The records are to be reproduced verbatim.

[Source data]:
■ ■ ■ ■ ■
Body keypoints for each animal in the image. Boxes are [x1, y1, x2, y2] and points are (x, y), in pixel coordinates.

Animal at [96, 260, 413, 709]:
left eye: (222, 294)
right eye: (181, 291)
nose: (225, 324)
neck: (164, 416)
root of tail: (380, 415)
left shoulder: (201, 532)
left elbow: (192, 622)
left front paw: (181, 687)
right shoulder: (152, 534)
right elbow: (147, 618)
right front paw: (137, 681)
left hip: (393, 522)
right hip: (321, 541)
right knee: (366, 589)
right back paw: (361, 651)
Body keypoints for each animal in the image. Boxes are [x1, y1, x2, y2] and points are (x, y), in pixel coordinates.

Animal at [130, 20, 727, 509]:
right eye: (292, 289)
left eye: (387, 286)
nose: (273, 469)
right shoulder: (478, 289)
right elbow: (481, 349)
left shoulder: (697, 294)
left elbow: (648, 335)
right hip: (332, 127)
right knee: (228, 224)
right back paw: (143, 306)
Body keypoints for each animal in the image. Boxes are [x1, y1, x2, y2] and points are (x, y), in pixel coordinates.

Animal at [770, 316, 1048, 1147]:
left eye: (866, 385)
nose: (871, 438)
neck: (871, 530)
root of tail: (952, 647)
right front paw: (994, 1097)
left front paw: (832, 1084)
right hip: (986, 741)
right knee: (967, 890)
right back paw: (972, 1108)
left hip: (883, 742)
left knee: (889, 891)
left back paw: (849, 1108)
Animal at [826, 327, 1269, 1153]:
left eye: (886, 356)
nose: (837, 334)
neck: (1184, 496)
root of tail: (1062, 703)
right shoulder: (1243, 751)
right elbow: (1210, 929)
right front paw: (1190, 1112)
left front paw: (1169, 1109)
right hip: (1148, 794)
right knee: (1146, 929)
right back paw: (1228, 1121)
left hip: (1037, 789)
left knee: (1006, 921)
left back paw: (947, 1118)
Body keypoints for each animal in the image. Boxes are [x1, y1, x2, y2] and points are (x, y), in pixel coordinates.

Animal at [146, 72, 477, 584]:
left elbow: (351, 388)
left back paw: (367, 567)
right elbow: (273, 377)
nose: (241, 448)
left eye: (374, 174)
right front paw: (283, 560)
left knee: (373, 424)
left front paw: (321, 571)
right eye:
■ ■ ■ ■ ■
[RESULT OF THIS EXERCISE]:
Body keypoints for each animal in the image. Boxes are [x1, y1, x2, y2] and points are (x, y), in pixel coordinates.

Animal at [96, 260, 413, 709]:
left eye: (222, 294)
right eye: (181, 291)
nose: (225, 324)
neck: (164, 416)
root of tail: (380, 415)
left shoulder: (201, 532)
left elbow: (192, 622)
left front paw: (181, 687)
right shoulder: (152, 534)
right elbow: (147, 618)
right front paw: (137, 681)
left hip: (393, 522)
right hip: (321, 541)
right knee: (366, 589)
right back paw: (361, 651)
Body keypoints for each animal in the image. Boxes are [x1, y1, x2, y2] and points are (x, y), in pixel coordinates.

Animal at [130, 20, 727, 509]:
right eye: (292, 289)
left eye: (387, 286)
nose: (273, 469)
right shoulder: (478, 289)
right elbow: (481, 349)
left shoulder: (697, 294)
left elbow: (648, 335)
right hip: (332, 127)
right knee: (228, 224)
right back paw: (143, 306)
Body keypoints for each animal in the image. Boxes are [x1, y1, x2, y2] and points are (x, y), in pixel coordinates.

Animal at [770, 316, 1048, 1147]:
left eye: (866, 385)
nose: (871, 438)
neck: (871, 530)
root of tail: (952, 647)
right front paw: (994, 1097)
left front paw: (832, 1084)
right hip: (986, 741)
right knee: (967, 890)
right back paw: (972, 1108)
left hip: (883, 742)
left knee: (889, 891)
left back paw: (849, 1108)
Animal at [826, 327, 1269, 1153]:
left eye: (886, 356)
nose: (837, 334)
neck: (1184, 496)
root of tail: (1062, 703)
right shoulder: (1243, 751)
right elbow: (1210, 929)
right front paw: (1190, 1112)
left front paw: (1169, 1109)
right hip: (1148, 794)
right knee: (1146, 929)
right back paw: (1228, 1121)
left hip: (1037, 789)
left knee: (1006, 921)
left back paw: (947, 1118)
Body keypoints for each animal in the image. Boxes are [x1, y1, x2, y2] and points are (x, y), in pixel coordinates.

Animal at [146, 72, 477, 584]:
left elbow: (351, 388)
left back paw: (367, 567)
right elbow: (273, 377)
nose: (241, 448)
left eye: (374, 174)
right front paw: (283, 560)
left knee: (373, 424)
left front paw: (321, 571)
right eye:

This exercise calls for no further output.